PROBLEM STATEMENT — Set down every line of the data exactly, skipping the pictures.

(Saved entries)
= Beginning of Section =

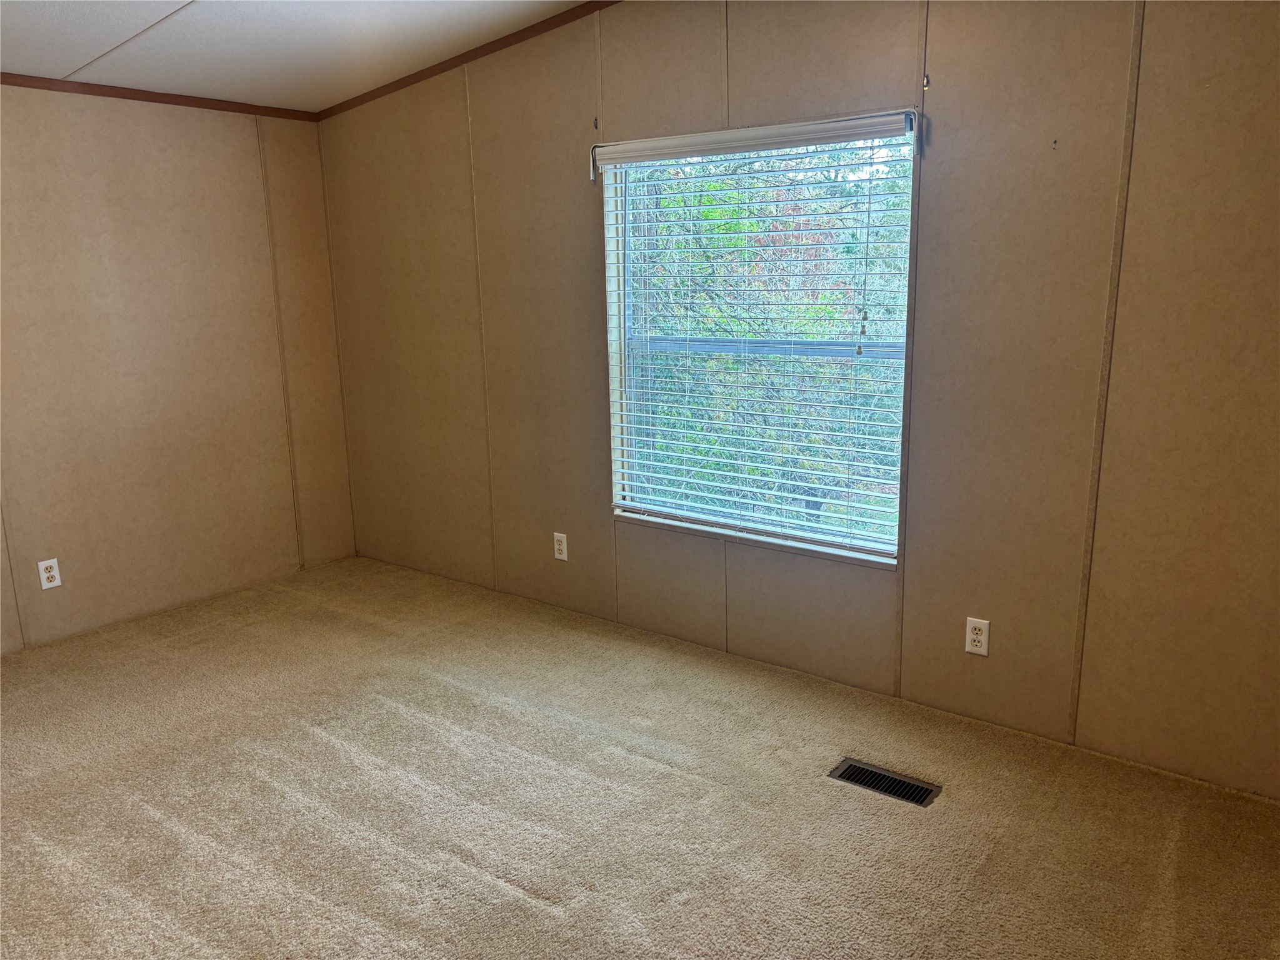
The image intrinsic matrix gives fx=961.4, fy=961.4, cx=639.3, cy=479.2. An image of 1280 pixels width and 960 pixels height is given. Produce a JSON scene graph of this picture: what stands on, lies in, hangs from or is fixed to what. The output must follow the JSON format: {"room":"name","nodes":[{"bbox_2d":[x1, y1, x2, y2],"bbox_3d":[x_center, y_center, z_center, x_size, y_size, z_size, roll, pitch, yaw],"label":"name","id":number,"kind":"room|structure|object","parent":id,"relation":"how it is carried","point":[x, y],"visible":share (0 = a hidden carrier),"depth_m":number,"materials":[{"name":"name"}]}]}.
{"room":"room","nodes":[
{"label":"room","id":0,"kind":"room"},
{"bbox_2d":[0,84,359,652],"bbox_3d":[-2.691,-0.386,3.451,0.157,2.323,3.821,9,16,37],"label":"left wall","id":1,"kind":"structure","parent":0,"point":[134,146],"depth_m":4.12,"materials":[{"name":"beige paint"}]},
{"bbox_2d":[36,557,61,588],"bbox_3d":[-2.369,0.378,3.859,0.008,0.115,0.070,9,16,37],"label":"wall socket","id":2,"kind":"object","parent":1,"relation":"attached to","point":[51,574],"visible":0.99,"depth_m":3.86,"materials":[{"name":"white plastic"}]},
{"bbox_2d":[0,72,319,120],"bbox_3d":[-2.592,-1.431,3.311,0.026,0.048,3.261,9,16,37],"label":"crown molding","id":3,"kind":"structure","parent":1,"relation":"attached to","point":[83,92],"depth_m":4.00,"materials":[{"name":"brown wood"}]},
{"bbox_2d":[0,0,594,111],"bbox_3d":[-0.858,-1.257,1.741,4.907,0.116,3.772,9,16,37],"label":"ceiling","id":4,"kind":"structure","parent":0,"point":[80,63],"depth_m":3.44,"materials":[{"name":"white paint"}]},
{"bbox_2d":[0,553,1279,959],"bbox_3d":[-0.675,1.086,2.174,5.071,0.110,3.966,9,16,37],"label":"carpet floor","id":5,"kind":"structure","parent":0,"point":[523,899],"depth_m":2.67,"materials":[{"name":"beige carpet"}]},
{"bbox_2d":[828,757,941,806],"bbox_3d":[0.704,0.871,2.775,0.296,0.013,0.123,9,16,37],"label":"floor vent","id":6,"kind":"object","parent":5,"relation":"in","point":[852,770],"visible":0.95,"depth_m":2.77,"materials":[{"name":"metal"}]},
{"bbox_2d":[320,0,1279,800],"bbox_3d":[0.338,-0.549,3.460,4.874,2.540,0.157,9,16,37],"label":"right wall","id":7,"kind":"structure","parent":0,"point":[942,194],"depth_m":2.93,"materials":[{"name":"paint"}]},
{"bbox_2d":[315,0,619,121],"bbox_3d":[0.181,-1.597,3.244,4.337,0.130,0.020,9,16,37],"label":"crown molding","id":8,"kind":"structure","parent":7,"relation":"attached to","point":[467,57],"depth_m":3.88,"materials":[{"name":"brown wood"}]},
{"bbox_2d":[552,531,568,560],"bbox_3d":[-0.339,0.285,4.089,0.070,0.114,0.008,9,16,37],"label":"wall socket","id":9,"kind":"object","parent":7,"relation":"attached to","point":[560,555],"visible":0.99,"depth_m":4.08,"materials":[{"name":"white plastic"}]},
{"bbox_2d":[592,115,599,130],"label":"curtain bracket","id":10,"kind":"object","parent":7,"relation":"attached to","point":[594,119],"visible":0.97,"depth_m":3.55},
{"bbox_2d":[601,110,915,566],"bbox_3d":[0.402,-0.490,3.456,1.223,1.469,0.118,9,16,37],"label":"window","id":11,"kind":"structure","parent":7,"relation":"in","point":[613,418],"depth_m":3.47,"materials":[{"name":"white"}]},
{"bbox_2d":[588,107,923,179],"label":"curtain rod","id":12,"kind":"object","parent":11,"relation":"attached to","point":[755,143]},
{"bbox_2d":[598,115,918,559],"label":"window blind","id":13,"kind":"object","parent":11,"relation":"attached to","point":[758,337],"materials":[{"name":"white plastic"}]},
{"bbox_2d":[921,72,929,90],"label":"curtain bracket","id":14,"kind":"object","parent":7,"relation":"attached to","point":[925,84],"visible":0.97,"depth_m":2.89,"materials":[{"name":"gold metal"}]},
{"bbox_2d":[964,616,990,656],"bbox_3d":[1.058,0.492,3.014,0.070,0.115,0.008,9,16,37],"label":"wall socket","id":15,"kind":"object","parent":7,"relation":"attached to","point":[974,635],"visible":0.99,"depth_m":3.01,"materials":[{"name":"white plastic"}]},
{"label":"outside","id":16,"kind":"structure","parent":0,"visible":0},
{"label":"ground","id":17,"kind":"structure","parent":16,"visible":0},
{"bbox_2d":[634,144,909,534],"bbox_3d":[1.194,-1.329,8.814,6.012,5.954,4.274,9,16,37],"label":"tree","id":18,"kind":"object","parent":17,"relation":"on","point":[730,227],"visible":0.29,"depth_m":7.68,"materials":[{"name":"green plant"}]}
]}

= End of Section =

EXPECTED OUTPUT —
The image intrinsic matrix gives fx=961.4, fy=961.4, cx=639.3, cy=479.2. An image of 1280 pixels width and 960 pixels height is given. Produce a JSON scene graph of this picture: what stands on, lies in, hangs from or is fixed to what. The output must follow the JSON format: {"room":"name","nodes":[{"bbox_2d":[x1, y1, x2, y2],"bbox_3d":[x_center, y_center, z_center, x_size, y_size, z_size, roll, pitch, yaw],"label":"name","id":number,"kind":"room|structure|object","parent":id,"relation":"how it is carried","point":[x, y],"visible":share (0 = a hidden carrier),"depth_m":number,"materials":[{"name":"name"}]}]}.
{"room":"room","nodes":[
{"label":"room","id":0,"kind":"room"},
{"bbox_2d":[0,84,359,652],"bbox_3d":[-2.691,-0.386,3.451,0.157,2.323,3.821,9,16,37],"label":"left wall","id":1,"kind":"structure","parent":0,"point":[134,146],"depth_m":4.12,"materials":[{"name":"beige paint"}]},
{"bbox_2d":[36,557,61,588],"bbox_3d":[-2.369,0.378,3.859,0.008,0.115,0.070,9,16,37],"label":"wall socket","id":2,"kind":"object","parent":1,"relation":"attached to","point":[51,574],"visible":0.99,"depth_m":3.86,"materials":[{"name":"white plastic"}]},
{"bbox_2d":[0,72,319,120],"bbox_3d":[-2.592,-1.431,3.311,0.026,0.048,3.261,9,16,37],"label":"crown molding","id":3,"kind":"structure","parent":1,"relation":"attached to","point":[83,92],"depth_m":4.00,"materials":[{"name":"brown wood"}]},
{"bbox_2d":[0,0,594,111],"bbox_3d":[-0.858,-1.257,1.741,4.907,0.116,3.772,9,16,37],"label":"ceiling","id":4,"kind":"structure","parent":0,"point":[80,63],"depth_m":3.44,"materials":[{"name":"white paint"}]},
{"bbox_2d":[0,553,1279,959],"bbox_3d":[-0.675,1.086,2.174,5.071,0.110,3.966,9,16,37],"label":"carpet floor","id":5,"kind":"structure","parent":0,"point":[523,899],"depth_m":2.67,"materials":[{"name":"beige carpet"}]},
{"bbox_2d":[828,757,941,806],"bbox_3d":[0.704,0.871,2.775,0.296,0.013,0.123,9,16,37],"label":"floor vent","id":6,"kind":"object","parent":5,"relation":"in","point":[852,770],"visible":0.95,"depth_m":2.77,"materials":[{"name":"metal"}]},
{"bbox_2d":[320,0,1279,800],"bbox_3d":[0.338,-0.549,3.460,4.874,2.540,0.157,9,16,37],"label":"right wall","id":7,"kind":"structure","parent":0,"point":[942,194],"depth_m":2.93,"materials":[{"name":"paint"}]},
{"bbox_2d":[315,0,619,121],"bbox_3d":[0.181,-1.597,3.244,4.337,0.130,0.020,9,16,37],"label":"crown molding","id":8,"kind":"structure","parent":7,"relation":"attached to","point":[467,57],"depth_m":3.88,"materials":[{"name":"brown wood"}]},
{"bbox_2d":[552,531,568,560],"bbox_3d":[-0.339,0.285,4.089,0.070,0.114,0.008,9,16,37],"label":"wall socket","id":9,"kind":"object","parent":7,"relation":"attached to","point":[560,555],"visible":0.99,"depth_m":4.08,"materials":[{"name":"white plastic"}]},
{"bbox_2d":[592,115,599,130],"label":"curtain bracket","id":10,"kind":"object","parent":7,"relation":"attached to","point":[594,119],"visible":0.97,"depth_m":3.55},
{"bbox_2d":[601,110,915,566],"bbox_3d":[0.402,-0.490,3.456,1.223,1.469,0.118,9,16,37],"label":"window","id":11,"kind":"structure","parent":7,"relation":"in","point":[613,418],"depth_m":3.47,"materials":[{"name":"white"}]},
{"bbox_2d":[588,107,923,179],"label":"curtain rod","id":12,"kind":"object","parent":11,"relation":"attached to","point":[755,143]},
{"bbox_2d":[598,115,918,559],"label":"window blind","id":13,"kind":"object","parent":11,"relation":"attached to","point":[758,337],"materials":[{"name":"white plastic"}]},
{"bbox_2d":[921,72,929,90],"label":"curtain bracket","id":14,"kind":"object","parent":7,"relation":"attached to","point":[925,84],"visible":0.97,"depth_m":2.89,"materials":[{"name":"gold metal"}]},
{"bbox_2d":[964,616,990,656],"bbox_3d":[1.058,0.492,3.014,0.070,0.115,0.008,9,16,37],"label":"wall socket","id":15,"kind":"object","parent":7,"relation":"attached to","point":[974,635],"visible":0.99,"depth_m":3.01,"materials":[{"name":"white plastic"}]},
{"label":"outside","id":16,"kind":"structure","parent":0,"visible":0},
{"label":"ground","id":17,"kind":"structure","parent":16,"visible":0},
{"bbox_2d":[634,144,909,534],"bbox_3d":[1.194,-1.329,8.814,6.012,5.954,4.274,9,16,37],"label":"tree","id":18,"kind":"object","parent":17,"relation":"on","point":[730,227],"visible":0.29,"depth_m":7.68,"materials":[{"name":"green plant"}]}
]}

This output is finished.